# Look 585 or Ridley Damocles



## Raven XTR (Feb 5, 2006)

I need help in deciding between the Look 585 or Ridley Damocles - I've reviewed all the posts about the Look, but haven't seen anything about the Ridley - all thoughts/comments are welcome! Thanks


----------



## jerman (Jan 28, 2005)

I know Ligero, who posts on this board, races on one; you might PM him.

You can also find him on the Weight Weenies board under the name Bikemessenger. In fact, he recently posted a picture of his bike there so if you do a search of his recent posts you will be able to see it.

However, IMO, the only way a bike could be considered better than the 585 would be on personal preferences alone.

Good luck,
Jerry


----------



## Raven XTR (Feb 5, 2006)

*Thanks!*

Thanks dude! I'm going nuts trying to decide between the two; I'm leaning towards the LOOK myself; their seems to be too many positive reviews to think otherwise - I'll drop Ligero a post - thanks again.



jerman said:


> I know Ligero, who posts on this board, races on one; you might PM him.
> 
> You can also find him on the Weight Weenies board under the name Bikemessenger. In fact, he recently posted a picture of his bike there so if you do a search of his recent posts you will be able to see it.
> 
> ...


----------



## jerman (Jan 28, 2005)

He's a big time wheel builder and pretty busy, so you might reach him through his wheel building business contact. His info is on all of his posts, you can do a search.
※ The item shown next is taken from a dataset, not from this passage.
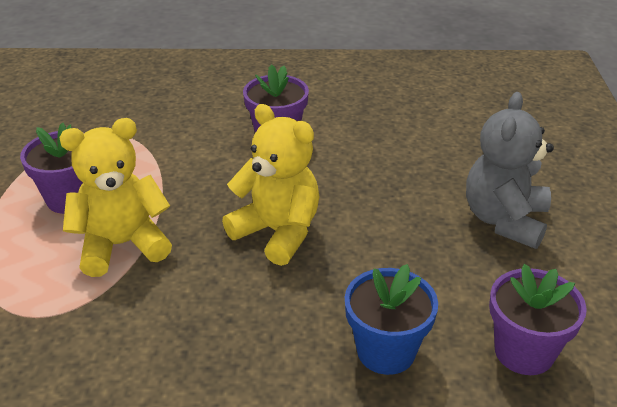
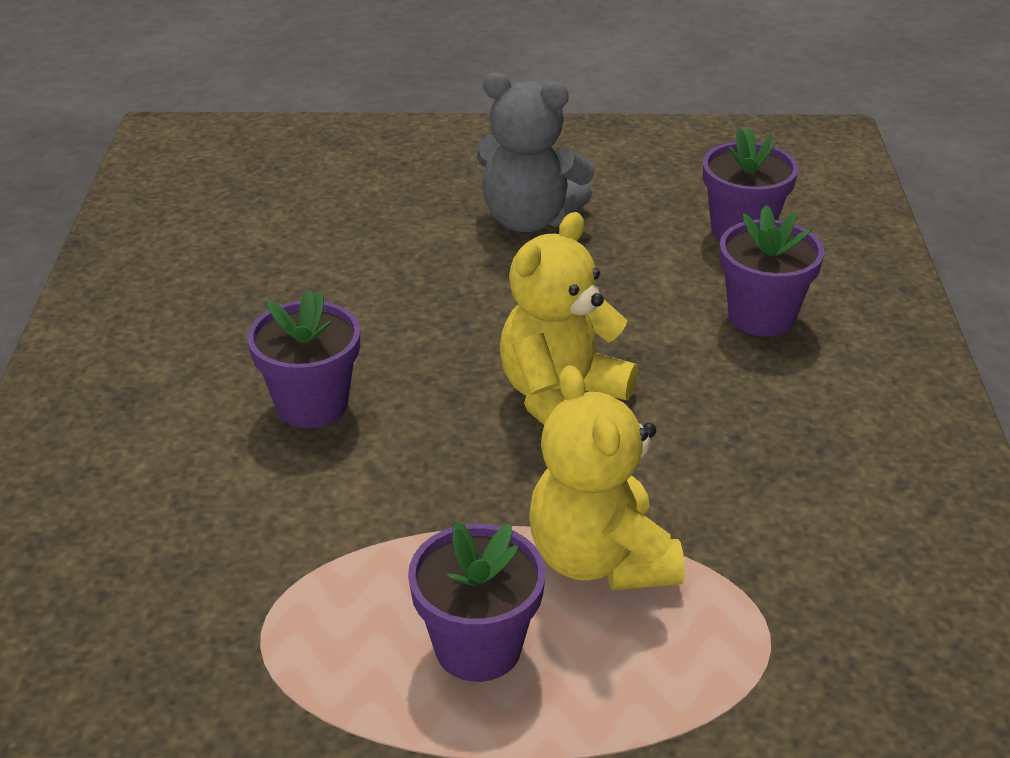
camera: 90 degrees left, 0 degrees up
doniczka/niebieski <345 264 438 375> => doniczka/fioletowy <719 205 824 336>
I got a 555 in July and I am very impressed with it; it is smooth, relatively light, finely finished, and transfers power well but is comfortable enough to ride all day long. Pity my knee and hip breaks down before I get tired or uncomfortable. I am not sure you can get a better bike than that unless, again, personal needs and prefernces like color, etc. are involved. My $.02 anyway.
Good luck.
Jerry


----------



## BugMan (Feb 16, 2004)

CyclingNews.com reviewed the Ridley Damocles and recently had a piece on Thor Hushovd's Look 585. They're both pro-level bikes that will likely perform far beyond your needs. I'd go with the one that most sets your heart a flutter (I have Thor's bike!).


----------



## Archiee Dogg (Jul 17, 2006)

I own a Damocles and have to tell you this is the best bike I ever ridden. It's stiff, light, and just a speed demon. The frame looks a bit beefy-er than the Look frame. I guess that is comforting for a heavier rider (190lbs). I recently ordered the Look 585 and should get it next week. I heard many good things about the Look as well, but my heart still beats fast when I stare at the Damocles.


----------



## Wrench Scientist (Mar 13, 2006)

Go for the Look it is a much nicer riding bike and they don't break.


----------



## uscsig51 (May 7, 2006)

*Look 585*

Have you ridden both? I have never seen a bad comment, yet about the 585. One ride and you will have set the benchmark to beat IMHO. I compared the Look 585 to: Orbea Orca, Specialized Roubaix S-Works and Cannondale Six13 while all of them are good bikes the 585 offered the complete package and I knew it was the one.

Check out Cyclesuperstore, I think you can pick up a 585 frame for around $1,900.00 plus shipping which would be a great bargain, however I don't know how their shipping and customer service is????


----------



## heat010 (May 24, 2006)

*That's 1,800 euros*

That's going to be expensive if you buy with U.S. dollars. If there is any consolation, wrenchscience.com just got the 595's and have discounted the 585 by 15%, plus the gear packages have been discounted as well.

Check them out. You may get a good price.


----------



## Woolbury (Oct 12, 2005)

I don't know the Ridley, so can't comment. I bought my 585 this spring, have about 1500 mi on it and am awed every time I ride it. I know everyone has different styles and needs, but this bike fits and feels so good, I just want to be on it all the time. I'm doing a lot of climbing here in Colo, and these things are built for long hard climbs, and they just blaze on the descents. I bought it through WS, got what I believe was a great price, and thoroughly enjoyed the process of working with them. If you end up going Look, I doubt you'll be disappointed.


----------



## Archiee Dogg (Jul 17, 2006)

Well, I now own both. Today was my first ride on the LOOK 585. It's awesome....but it's not my Damocles. The Damocles just has the pick up that you want from a sprinters bike. The LOOK is a very nice ride, I just think the response and quickness of the Damocles was unmatched.
Anyone out there actually ride both bikes? Not just one, both bikes? I'd like to hear your opinion as well.....


----------